• **Task objective**
Give back, line for line, the text of the listing from the line containing "熊本で「経営・管理ビザ」の取得なら 行政書士法人塩永事" through the last line of the listing. Leave the pictures out.

• **Raw data**
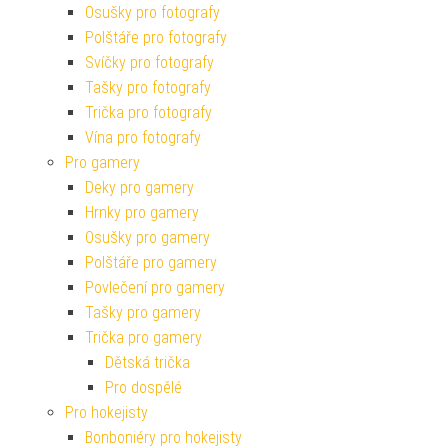
Osušky pro fotografy
Polštáře pro fotografy
Svíčky pro fotografy
Tašky pro fotografy
Trička pro fotografy
Vína pro fotografy
Pro gamery
Deky pro gamery
Hrnky pro gamery
Osušky pro gamery
Polštáře pro gamery
Povlečení pro gamery
Tašky pro gamery
Trička pro gamery
Dětská trička
Pro dospělé
Pro hokejisty
Bonboniéry pro hokejisty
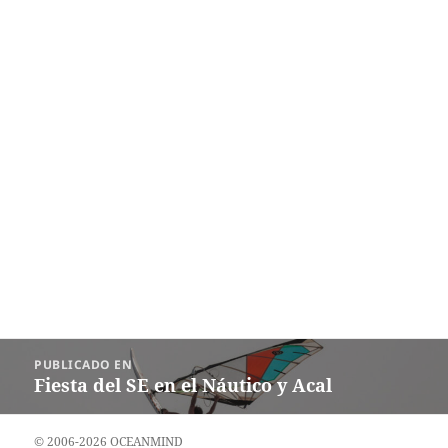
Navegación
PUBLICADO EN
de
Fiesta del SE en el Náutico y Acal
entradas
© 2006-2026 OCEANMIND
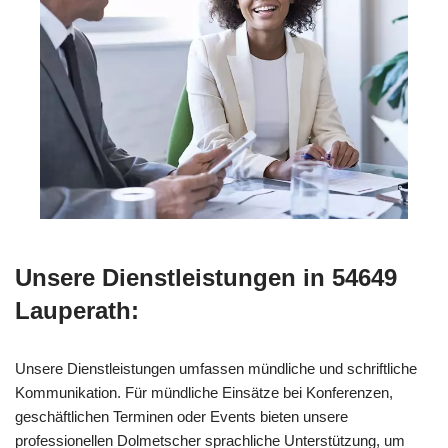
Unsere Dienstleistungen in 54649
Lauperath:
Unsere Dienstleistungen umfassen mündliche und schriftliche
Kommunikation. Für mündliche Einsätze bei Konferenzen,
geschäftlichen Terminen oder Events bieten unsere
professionellen Dolmetscher sprachliche Unterstützung, um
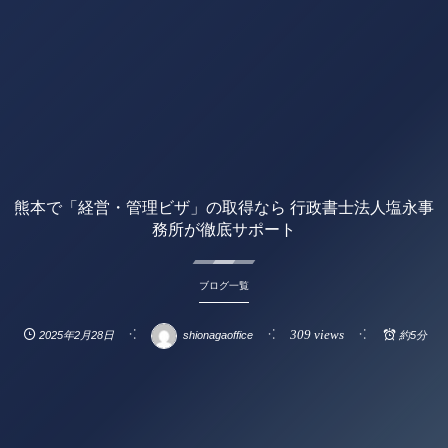
熊本で「経営・管理ビザ」の取得なら 行政書士法人塩永事
務所が徹底サポート
ブログ一覧
309 views
2025年2月28日
shionagaoffice
約5分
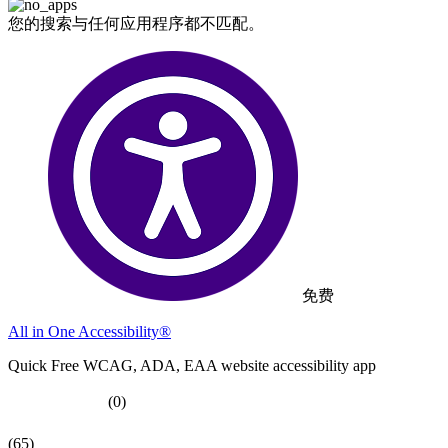
您的搜索与任何应用程序都不匹配。
免费
All in One Accessibility®
Quick Free WCAG, ADA, EAA website accessibility app
(0)
(65)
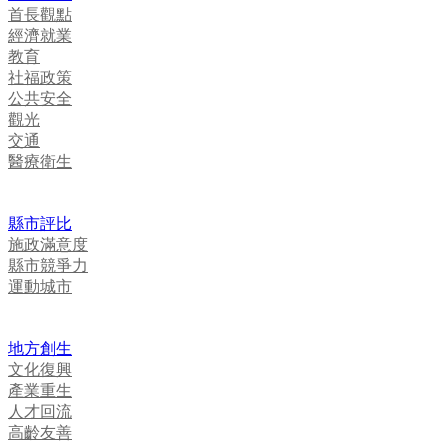
首長觀點
經濟就業
教育
社福政策
公共安全
觀光
交通
醫療衛生
縣市評比
施政滿意度
縣市競爭力
運動城市
地方創生
文化復興
產業重生
人才回流
高齡友善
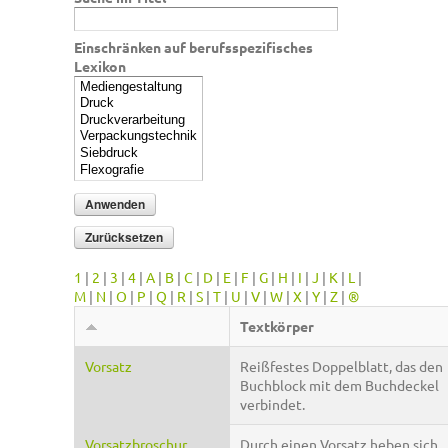
Einschränken auf berufsspezifisches
Lexikon
1
|
2
|
3
|
4
|
A
|
B
|
C
|
D
|
E
|
F
|
G
|
H
|
I
|
J
|
K
|
L
|
M
|
N
|
O
|
P
|
Q
|
R
|
S
|
T
|
U
|
V
|
W
|
X
|
Y
|
Z
|
®
Textkörper
Vorsatz
Reißfestes Doppelblatt, das den
Buchblock mit dem Buchdeckel
verbindet.
Vorsatzbroschur
Durch einen Vorsatz heben sich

• **Task output**
熊本で「経営・管理ビザ」の取得なら 行政書士法人塩永事
務所が徹底サポート
ブログ一覧
309 views
2025年2月28日
shionagaoffice
約5分
您的搜索与任何应用程序都不匹配。
免费
All in One Accessibility®
Quick Free WCAG, ADA, EAA website accessibility app
(0)
(65)
首長觀點
經濟就業
教育
社福政策
公共安全
觀光
交通
醫療衛生
縣市評比
施政滿意度
縣市競爭力
運動城市
地方創生
文化復興
產業重生
人才回流
高齡友善
Einschränken auf berufsspezifisches
Lexikon
1
|
2
|
3
|
4
|
A
|
B
|
C
|
D
|
E
|
F
|
G
|
H
|
I
|
J
|
K
|
L
|
M
|
N
|
O
|
P
|
Q
|
R
|
S
|
T
|
U
|
V
|
W
|
X
|
Y
|
Z
|
®
Textkörper
Vorsatz
Reißfestes Doppelblatt, das den
Buchblock mit dem Buchdeckel
verbindet.
Vorsatzbroschur
Durch einen Vorsatz heben sich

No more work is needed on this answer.